Ambassador of Russia to Ireland
- Incumbent
- Assumed office 26 July 2017
- President: Vladimir Putin
- Preceded by: Maksim Peshkov [ru]

Director of the State Protocol Department of the Russian Ministry of Foreign Affairs
- In office 14 June 2011 – 2017
- Preceded by: Boris Marchuk [ru]
- Succeeded by: Igor Bogdashev [ru]

Ambassador of Russia to Chile
- In office 3 June 2005 – 8 June 2011
- Preceded by: Vladimir Chkhikvadze [ru]
- Succeeded by: Mikhail Orlovets [ru]

Personal details
- Born: 9 December 1957 (age 68)
- Alma mater: Moscow State Institute of International Relations
- Awards: Order of Friendship Medal of the Order "For Merit to the Fatherland" Second Class

= Yury Anatoliyevich Filatov =

Russian ambassador to Ireland

Yury Anatoliyevich Filatov (Russian: Юрий Анатольевич Филатов; born 9 December 1957) is a Russian diplomat. He has served as the ambassador to Chile between 2005 and 2011, director of the State Protocol Department of the Russian Ministry of Foreign Affairs between 2011 and 2017, and as the incumbent Russian ambassador to Ireland since 2017.

==Early career==
Filatov was born on 9 December 1957, and graduated from the Moscow State Institute of International Relations in 1979. His first assignment, from 1979 until 1981, was to the Soviet embassy in Washington. He returned there for a second posting between 1985 and 1989, and for a third time after the dissolution of the Soviet Union in 1991, between 1994 and 1999. He had by this time moved from working for the Soviet Ministry of Foreign Affairs to its Russian successor. He was deputy director of the Ministry of Foreign Affairs's North America Department between 2000 and 2002, and then Minister-Counselor of the Russian embassy in Canada from 2002 until 2005.

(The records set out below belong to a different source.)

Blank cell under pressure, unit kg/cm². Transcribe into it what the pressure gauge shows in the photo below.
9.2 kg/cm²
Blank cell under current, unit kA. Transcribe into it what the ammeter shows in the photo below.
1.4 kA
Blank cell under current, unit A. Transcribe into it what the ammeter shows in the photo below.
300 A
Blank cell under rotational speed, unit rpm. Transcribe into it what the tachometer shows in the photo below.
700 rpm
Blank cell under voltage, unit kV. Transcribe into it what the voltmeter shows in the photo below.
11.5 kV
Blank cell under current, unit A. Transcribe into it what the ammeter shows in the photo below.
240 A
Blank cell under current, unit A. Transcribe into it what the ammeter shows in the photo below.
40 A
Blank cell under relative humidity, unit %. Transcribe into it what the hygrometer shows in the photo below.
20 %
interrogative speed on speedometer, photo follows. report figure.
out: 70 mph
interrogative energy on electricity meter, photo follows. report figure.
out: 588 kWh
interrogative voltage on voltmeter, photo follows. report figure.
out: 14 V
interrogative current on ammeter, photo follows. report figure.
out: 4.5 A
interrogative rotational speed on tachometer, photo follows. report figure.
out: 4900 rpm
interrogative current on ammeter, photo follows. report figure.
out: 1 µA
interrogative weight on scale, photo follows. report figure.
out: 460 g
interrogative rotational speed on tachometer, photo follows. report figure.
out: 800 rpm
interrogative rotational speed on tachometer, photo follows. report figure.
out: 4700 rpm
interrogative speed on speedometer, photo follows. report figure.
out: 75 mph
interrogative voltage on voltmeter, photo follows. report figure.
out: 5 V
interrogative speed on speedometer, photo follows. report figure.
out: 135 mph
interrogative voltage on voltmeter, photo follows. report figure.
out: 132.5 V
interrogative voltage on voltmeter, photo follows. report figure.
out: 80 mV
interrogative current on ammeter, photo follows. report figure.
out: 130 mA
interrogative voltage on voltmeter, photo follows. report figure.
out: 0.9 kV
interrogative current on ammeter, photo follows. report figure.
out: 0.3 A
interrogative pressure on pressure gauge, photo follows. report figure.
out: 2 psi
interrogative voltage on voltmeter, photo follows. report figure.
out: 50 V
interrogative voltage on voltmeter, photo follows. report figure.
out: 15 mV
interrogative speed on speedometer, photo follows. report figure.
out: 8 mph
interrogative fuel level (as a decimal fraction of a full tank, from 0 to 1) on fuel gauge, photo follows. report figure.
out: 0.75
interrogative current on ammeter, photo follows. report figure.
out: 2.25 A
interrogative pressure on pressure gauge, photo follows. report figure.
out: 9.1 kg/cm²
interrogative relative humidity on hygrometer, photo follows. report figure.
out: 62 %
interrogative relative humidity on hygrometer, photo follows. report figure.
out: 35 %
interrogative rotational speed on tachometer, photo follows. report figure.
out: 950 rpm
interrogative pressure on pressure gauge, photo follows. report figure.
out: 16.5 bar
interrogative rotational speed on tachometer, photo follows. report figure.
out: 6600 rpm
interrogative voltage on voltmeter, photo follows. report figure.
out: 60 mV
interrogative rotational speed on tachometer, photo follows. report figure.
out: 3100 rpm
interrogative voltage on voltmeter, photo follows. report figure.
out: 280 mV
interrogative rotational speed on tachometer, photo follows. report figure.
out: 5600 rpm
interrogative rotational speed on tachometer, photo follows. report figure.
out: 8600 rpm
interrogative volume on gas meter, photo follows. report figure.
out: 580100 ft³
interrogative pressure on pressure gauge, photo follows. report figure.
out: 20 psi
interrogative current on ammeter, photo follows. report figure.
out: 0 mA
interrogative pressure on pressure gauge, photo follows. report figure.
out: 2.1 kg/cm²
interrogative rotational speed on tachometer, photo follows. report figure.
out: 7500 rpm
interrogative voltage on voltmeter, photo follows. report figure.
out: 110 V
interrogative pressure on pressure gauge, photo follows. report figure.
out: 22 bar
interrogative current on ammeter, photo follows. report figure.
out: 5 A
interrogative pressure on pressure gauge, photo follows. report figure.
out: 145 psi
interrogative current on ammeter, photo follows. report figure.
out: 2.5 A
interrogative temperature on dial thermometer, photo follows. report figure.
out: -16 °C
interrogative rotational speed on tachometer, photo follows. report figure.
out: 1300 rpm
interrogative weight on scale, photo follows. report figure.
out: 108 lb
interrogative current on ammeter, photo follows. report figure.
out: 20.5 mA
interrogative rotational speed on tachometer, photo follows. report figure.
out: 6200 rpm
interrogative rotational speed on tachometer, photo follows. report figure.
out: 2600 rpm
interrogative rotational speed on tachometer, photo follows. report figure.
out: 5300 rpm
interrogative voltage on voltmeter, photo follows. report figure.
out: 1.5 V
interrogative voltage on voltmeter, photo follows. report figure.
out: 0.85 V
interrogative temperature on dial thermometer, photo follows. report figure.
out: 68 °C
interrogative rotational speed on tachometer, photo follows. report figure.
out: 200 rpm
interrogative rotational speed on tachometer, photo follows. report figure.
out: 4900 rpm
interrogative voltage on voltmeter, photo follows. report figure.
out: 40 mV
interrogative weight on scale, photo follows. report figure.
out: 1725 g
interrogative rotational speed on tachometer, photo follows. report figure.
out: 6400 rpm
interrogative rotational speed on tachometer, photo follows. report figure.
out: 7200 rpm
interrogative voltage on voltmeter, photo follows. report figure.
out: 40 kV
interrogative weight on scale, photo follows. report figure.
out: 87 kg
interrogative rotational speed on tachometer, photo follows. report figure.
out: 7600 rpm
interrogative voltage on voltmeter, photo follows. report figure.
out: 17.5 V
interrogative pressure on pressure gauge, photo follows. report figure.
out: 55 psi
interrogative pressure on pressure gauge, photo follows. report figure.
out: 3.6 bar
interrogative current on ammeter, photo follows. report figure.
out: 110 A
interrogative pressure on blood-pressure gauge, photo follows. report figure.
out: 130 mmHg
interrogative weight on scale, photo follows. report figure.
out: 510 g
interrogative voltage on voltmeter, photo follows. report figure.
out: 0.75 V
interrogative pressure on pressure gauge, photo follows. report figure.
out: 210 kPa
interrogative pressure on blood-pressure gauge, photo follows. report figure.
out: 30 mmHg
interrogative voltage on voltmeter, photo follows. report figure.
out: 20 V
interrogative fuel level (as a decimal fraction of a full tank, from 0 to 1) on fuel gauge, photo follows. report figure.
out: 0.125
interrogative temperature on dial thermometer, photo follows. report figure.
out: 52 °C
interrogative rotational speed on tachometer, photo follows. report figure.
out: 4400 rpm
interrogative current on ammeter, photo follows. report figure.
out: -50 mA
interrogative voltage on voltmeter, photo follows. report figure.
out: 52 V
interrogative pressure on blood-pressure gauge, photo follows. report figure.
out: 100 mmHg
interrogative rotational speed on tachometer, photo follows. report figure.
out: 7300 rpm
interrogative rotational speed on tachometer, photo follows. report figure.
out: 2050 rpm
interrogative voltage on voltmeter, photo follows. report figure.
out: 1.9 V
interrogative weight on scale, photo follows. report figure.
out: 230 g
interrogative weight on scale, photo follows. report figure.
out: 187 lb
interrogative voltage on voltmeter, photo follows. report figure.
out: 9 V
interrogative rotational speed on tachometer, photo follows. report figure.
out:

On 3 June 2005, Filatov was appointed ambassador of Russia to Chile, a post he held until 8 June 2011. On his return to Russia he became head of the ministry's State Protocol Department. He held this position until his appointment on 26 July 2017 to be ambassador to Ireland.

==Ambassador to Ireland==
===Skripal affair===

As a result of the Skripal affair, Simon Coveney informed the ambassador that "the accreditation of a member of his staff with diplomatic status is to be terminated". The ambassador appeared on Claire Byrne Live and said that Ireland should put its own interests first, not those of another country and also said:

"The only thing I know for sure, from the onset of the whole incident on 4 March in Salisbury – the British Government has moved away from dealing with that in a responsible manner. So, they preferred to wage a propaganda campaign, unprecedented, surely."

===2022 Russian military exercise controversy===

During the controversy Ambassador Filatov met with members of the Irish South and West Fish Producers Organisation.

===Russo-Ukrainian crisis===

On 2 February 2022, Mr Filatov explained to an Oireachtas committee that there was an "almost daily drumbeat of so-called imminent Russian invasion of Ukraine" and stated there were no facts to support the invasion "fantasy". He said "The most pressing issue facing Russia, Europe and beyond is the threat to Russian national security resulting from the eastward expansion of NATO" and this "is unacceptable behaviour and has to be dealt with".

In an interview on 16 February 2022 with Prime Time Mr Filatov believed the idea that Russia would invade Ukraine was "insane". He dismissed the suggestion that stationing Russian troops around borders with Ukraine was an act of aggression or that Russia planned on invading Ukraine at that time. He said "We do not have any political, economic, military or [any] other reason to do that. The whole idea is insane. If you knew something about the Russian and Ukrainian people you would never ask such a question". He said the troops would have returned to normal duties in about three to four weeks.

On 24 February 2022, Russia invaded Ukraine. On 25 February 2022 Mr Filatov was questioned during an interview by David McCullagh on RTÉ News: Six One TV show, in which he claimed that the war was started by the Ukrainian government.

On 29 March 2022 Mr Filatov was summoned to the Irish Department of Foreign Affairs and told of a decision to expel four senior diplomats from the Russian embassy, not including himself though. Mr Filatov did not object to this.

==Family and personal life==
Filatov has held the diplomatic rank of Ambassador Extraordinary and Plenipotentiary since 2014. He was awarded the Order of Friendship in 2023, and the Medal of the Order "For Merit to the Fatherland" second class in 2013. In addition to his native Russian, Filatov speaks English and Spanish. He is widower, with a son and a daughter.